## Prompt
From the material below, list every line containing "lines".

## Data records

◇ ◇ ◇ ◇ ◇

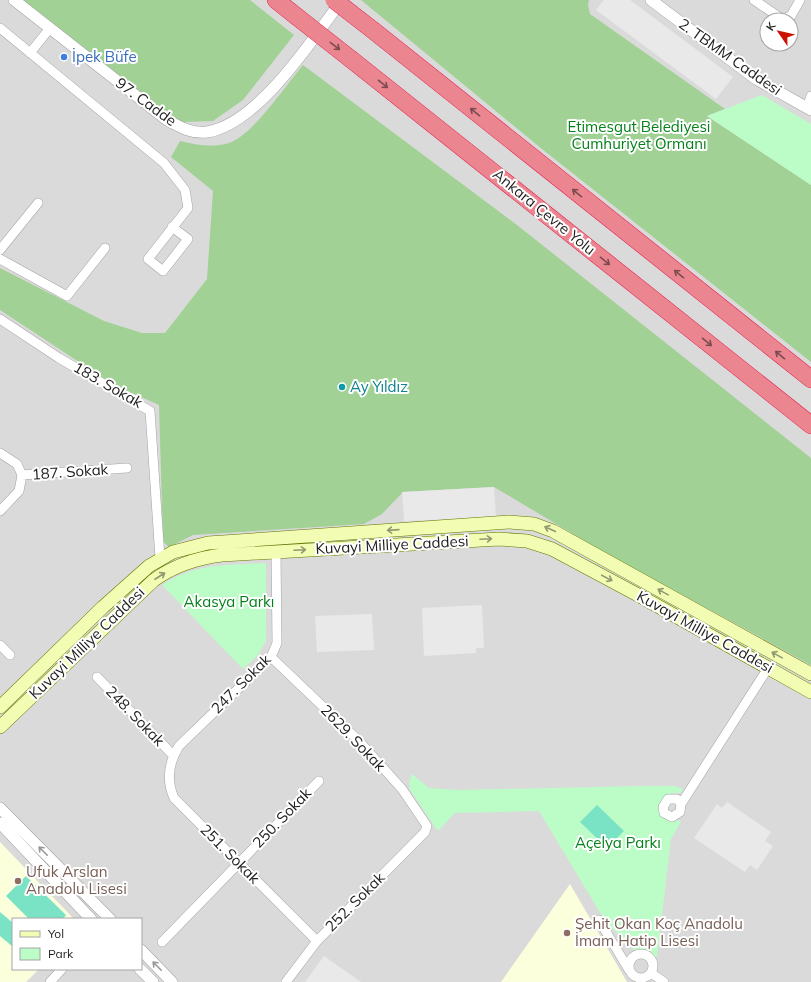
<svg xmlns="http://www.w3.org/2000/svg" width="811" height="982" viewBox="0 0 811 982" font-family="Mulish,sans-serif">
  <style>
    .residential { fill: #dbdada; fill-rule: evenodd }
    .education { fill: #fcffdb }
    .forest { fill: #a1d195 }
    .park { fill: #bcfcc7 }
    .pitch { fill: #7be3c5 }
    .parking { fill: #e9e9e9 }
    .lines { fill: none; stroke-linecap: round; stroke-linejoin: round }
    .minor-casing { stroke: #a4a4a4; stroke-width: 10 }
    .tertiary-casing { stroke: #a4a4a4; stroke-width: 12 }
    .secondary-casing { stroke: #607800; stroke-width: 14 }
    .motorway-casing { stroke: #e31a4c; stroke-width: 18 }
    .minor { stroke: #fff; stroke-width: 9 }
    .tertiary { stroke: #fff; stroke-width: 11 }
    .secondary { stroke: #f2fdb3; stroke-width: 13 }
    .motorway { stroke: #eb858f; stroke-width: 17 }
    .motorway-bridge-casing { stroke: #e31a4c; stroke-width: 18; stroke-linecap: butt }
    .motorway-bridge { stroke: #eb858f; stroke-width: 17 }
    .oneway { stroke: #7a4c50 }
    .oneway2 { stroke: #929870 }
    .oneway3 { stroke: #999 }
    .shop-dot { fill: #3f7fe0; stroke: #fff; stroke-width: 1.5 }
    .culture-dot { fill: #0f9aa8; stroke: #fff; stroke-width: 1.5 }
    .education-dot { fill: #8d6e63; stroke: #fff; stroke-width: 1.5 }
    .labels { text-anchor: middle; stroke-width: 4; stroke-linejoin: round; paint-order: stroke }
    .shop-label { font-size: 15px; fill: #366cbe; stroke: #fff; text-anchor: start }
    .street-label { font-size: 15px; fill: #1d1d1d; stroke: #fff }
    .park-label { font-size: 15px; fill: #05811b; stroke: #fff }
    .culture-label { font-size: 15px; fill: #0d838f; stroke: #fff; text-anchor: start }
    .education-label { font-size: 15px; fill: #785e54; stroke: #fff; text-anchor: start }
  </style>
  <rect width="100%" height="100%" fill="#efece2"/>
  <!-- residential -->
  <path class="residential" d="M 0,0 L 811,0 L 811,982 L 0,982 ZM 767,20 L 791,20 L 791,44 L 767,44 ZM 13,919 L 141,919 L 141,969 L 13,969 Z"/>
  <!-- education -->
  <path class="education" d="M 0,842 L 74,919 L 13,919 L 13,969 L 39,969 L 26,982 L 0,982 Z
    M 570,884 L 627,982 L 501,982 Z"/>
  <!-- forest -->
  <path class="forest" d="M 21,0 L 250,0 L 294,35 L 243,100 L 213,121 L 182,122 L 151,102 Z
    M 361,0 L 589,0 L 588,5 L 590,14 L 725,109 L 707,116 L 811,185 L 811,362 L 542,149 Z
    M 303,65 L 517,225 L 811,458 L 811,665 L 595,547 L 494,487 L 403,492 L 382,514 L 364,524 L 193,535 L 169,547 L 163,542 L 159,405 L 114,385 L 0,310 L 0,268 L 104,321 L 142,333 L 165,333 L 207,279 L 213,191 L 171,157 L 180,141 C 197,145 212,148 229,143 C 253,135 286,85 303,65 Z"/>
  <!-- park -->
  <path class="park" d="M 762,95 L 811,124 L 811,185 L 707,116 Z
    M 266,563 L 266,641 L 258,655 L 243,669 L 162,585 C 194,563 228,565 266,563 Z
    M 412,774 L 429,788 L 458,790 L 642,786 L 675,786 L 683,789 L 681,793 L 672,793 L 666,795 L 666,819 L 672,822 L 678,820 L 681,822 L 671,839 L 657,956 L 655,959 L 644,953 L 635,951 L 605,921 L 539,811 L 455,813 L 439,830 L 437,830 L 410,790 L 409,783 Z"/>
  <!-- pitch -->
  <path class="pitch" d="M 597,805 L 624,831 L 607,848 L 580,822 Z
    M 26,876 L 66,915 L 63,919 L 29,919 L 6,896 Z
    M 0,912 L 13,923 L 13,947 L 0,936 Z"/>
  <!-- parking -->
  <path class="parking" d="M 604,0 L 630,0 L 733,77 L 716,99 L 596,10 Z
    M 494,487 L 496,517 L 404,521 L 402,492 Z
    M 482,605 L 484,648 L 476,648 L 476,653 L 424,656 L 422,608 Z
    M 372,614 L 374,650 L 317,652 L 315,616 Z
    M 727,802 L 771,832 L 765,841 L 773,846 L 757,870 L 750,865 L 745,872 L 694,838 L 717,804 L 722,808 Z
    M 324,956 L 361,982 L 305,982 Z"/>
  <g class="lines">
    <!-- minor casing -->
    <g class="minor-casing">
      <path id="minor" d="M 754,0 L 782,19 L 791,16 L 800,0
        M 0,28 L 164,163 L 185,190 L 188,208 L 148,259 L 163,271 L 188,239 L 172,227
        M 30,53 L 50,28
        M 807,108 L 811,96
        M 0,250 L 38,203
        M 0,259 L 67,296 L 105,248
        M 0,319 L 59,358 L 150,411 L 160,558
        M 0,453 L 17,464 L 22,475 L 127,468
        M 0,511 L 19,491 L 22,475
        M 276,552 L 277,643 L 271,657 L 179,746 C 169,762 166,780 174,798 L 317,941
        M 0,645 L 10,655
        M 271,657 L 359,741 L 402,789 L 427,826 L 425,832 L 317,941 L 286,982
        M 97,677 L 173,755
        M 681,804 L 677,799 L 668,799 L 663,807 L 664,813 L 672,817 L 680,812 L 681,804 L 768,668
        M 599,920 L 629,970
        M 162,942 L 319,781
        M629 966a12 12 0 1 1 24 0a12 12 0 1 1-24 0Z
        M 651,973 L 664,982
        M 50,982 L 62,969"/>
    </g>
    <!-- tertiary casing -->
    <g class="tertiary-casing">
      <path id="tertiary" d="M 14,0 L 167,120 C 180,127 192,134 207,132 C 258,124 312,40 342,0
        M 651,0 L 756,79 L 811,110
        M 0,808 L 110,919
        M 0,823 L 91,919
        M 141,950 L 172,982
        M 140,969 L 153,982"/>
    </g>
    <!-- secondary casing -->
    <g class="secondary-casing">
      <path id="secondary" d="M 0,707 L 103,607 L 149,566 L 173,552 L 208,543 L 509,522 L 534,524 L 553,531 L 811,674
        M 0,727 L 154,580 C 175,565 197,558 222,555 L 499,539 L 527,541 L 552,549 L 638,595 L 811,692"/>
    </g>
    <!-- motorway casing -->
    <g class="motorway-casing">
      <path id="motorway" d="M 276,0 L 296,16
        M 374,31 L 811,379
        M 352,60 L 811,425"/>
    </g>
    <!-- minor -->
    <use href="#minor" class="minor"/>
    <!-- tertiary -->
    <use href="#tertiary" class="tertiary"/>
    <!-- secondary -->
    <use href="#secondary" class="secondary"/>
    <!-- motorway -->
    <use href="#motorway" class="motorway"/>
    <!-- motorway-bridge casing -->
    <g class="motorway-bridge-casing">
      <path id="motorway-bridge" d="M 334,0 L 374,31
        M 296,16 L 352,60"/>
    </g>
    <!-- motorway-bridge -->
    <use href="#motorway-bridge" class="motorway-bridge"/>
  </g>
  <!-- one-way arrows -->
  <defs><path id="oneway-shaft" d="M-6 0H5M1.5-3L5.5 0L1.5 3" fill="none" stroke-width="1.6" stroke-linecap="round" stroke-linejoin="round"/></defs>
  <g class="oneway">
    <use href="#oneway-shaft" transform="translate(335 46) rotate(38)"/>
    <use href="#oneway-shaft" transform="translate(383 84) rotate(39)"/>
    <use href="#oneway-shaft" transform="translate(475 112) rotate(-141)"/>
    <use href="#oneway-shaft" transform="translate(577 193) rotate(-141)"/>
    <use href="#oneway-shaft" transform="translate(605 261) rotate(39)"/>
    <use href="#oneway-shaft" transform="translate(679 274) rotate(-141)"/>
    <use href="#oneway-shaft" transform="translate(707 342) rotate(39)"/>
    <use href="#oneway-shaft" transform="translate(780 355) rotate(-141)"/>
  </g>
  <g class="oneway2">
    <use href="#oneway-shaft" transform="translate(550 529) rotate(-156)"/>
    <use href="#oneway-shaft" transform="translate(393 530) rotate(176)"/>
    <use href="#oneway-shaft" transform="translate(486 539) rotate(-3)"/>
    <use href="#oneway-shaft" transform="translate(300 550) rotate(-3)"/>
    <use href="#oneway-shaft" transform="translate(160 576) rotate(-33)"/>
    <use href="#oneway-shaft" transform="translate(607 578) rotate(28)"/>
    <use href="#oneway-shaft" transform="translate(663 592) rotate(-151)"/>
    <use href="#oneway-shaft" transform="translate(777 655) rotate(-151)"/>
  </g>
  <g class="oneway3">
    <use href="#oneway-shaft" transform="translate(43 851) rotate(-135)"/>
    <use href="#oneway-shaft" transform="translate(157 966) rotate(-135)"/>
  </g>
  <!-- markers -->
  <circle class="shop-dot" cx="64" cy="57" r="4"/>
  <circle class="culture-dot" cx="342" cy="387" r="4"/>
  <g class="education-dot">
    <circle cx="18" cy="881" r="4"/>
    <circle cx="567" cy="933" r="4"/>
  </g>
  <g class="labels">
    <!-- shop labels -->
    <g class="shop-label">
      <text x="72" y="62">İpek Büfe</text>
    </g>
    <!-- street labels -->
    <g class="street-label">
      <text transform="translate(730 57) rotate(35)" y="5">2. TBMM Caddesi</text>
      <text transform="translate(146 102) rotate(36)" y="5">97. Cadde</text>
      <text transform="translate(544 212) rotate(39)" y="5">Ankara Çevre Yolu</text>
      <text transform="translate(108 385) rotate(30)" y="5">183. Sokak</text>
      <text transform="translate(70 472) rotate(-4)" y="5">187. Sokak</text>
      <text transform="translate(392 545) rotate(-3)" y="5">Kuvayi Milliye Caddesi</text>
      <text transform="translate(705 632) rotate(29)" y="5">Kuvayi Milliye Caddesi</text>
      <text transform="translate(87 643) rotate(-44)" y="5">Kuvayi Milliye Caddesi</text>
      <text transform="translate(241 684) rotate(-45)" y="5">247. Sokak</text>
      <text transform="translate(135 716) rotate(46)" y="5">248. Sokak</text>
      <text transform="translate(353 738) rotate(46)" y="5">2629. Sokak</text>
      <text transform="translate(282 818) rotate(-46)" y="5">250. Sokak</text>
      <text transform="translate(230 854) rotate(45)" y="5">251. Sokak</text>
      <text transform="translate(355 902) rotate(-45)" y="5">252. Sokak</text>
    </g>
    <!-- park labels -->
    <g class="park-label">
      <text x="639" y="132">Etimesgut Belediyesi<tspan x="639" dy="17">Cumhuriyet Ormanı</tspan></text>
      <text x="229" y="607">Akasya Parkı</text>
      <text x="618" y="848">Açelya Parkı</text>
    </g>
    <!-- culture labels -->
    <g class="culture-label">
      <text x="350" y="392">Ay Yıldız</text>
    </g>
    <!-- education labels -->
    <g class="education-label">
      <text x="26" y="877">Ufuk Arslan<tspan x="26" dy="17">Anadolu Lisesi</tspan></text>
      <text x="575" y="929">Şehit Okan Koç Anadolu<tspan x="575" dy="17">İmam Hatip Lisesi</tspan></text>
    </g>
  </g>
  <!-- legend -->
  <rect x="12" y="918" width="130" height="52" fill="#ffffff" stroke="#a5a5a5"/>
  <rect x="20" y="931" width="20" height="6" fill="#f2fdb3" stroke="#a5a5a5"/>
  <text x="48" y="938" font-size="12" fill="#1d1d1d">Yol</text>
  <rect x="20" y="948" width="20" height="12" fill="#bcfcc7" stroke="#a5a5a5"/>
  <text x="48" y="958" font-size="12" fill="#1d1d1d">Park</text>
  <!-- north arrow -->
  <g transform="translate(779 32) rotate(304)"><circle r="19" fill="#ffffff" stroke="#a5a5a5"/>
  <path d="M0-3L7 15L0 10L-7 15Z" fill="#ca1300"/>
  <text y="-6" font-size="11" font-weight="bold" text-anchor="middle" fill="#1d1d1d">K</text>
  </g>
</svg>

◇ ◇ ◇ ◇ ◇

## Solution
    .lines { fill: none; stroke-linecap: round; stroke-linejoin: round }
  <g class="lines">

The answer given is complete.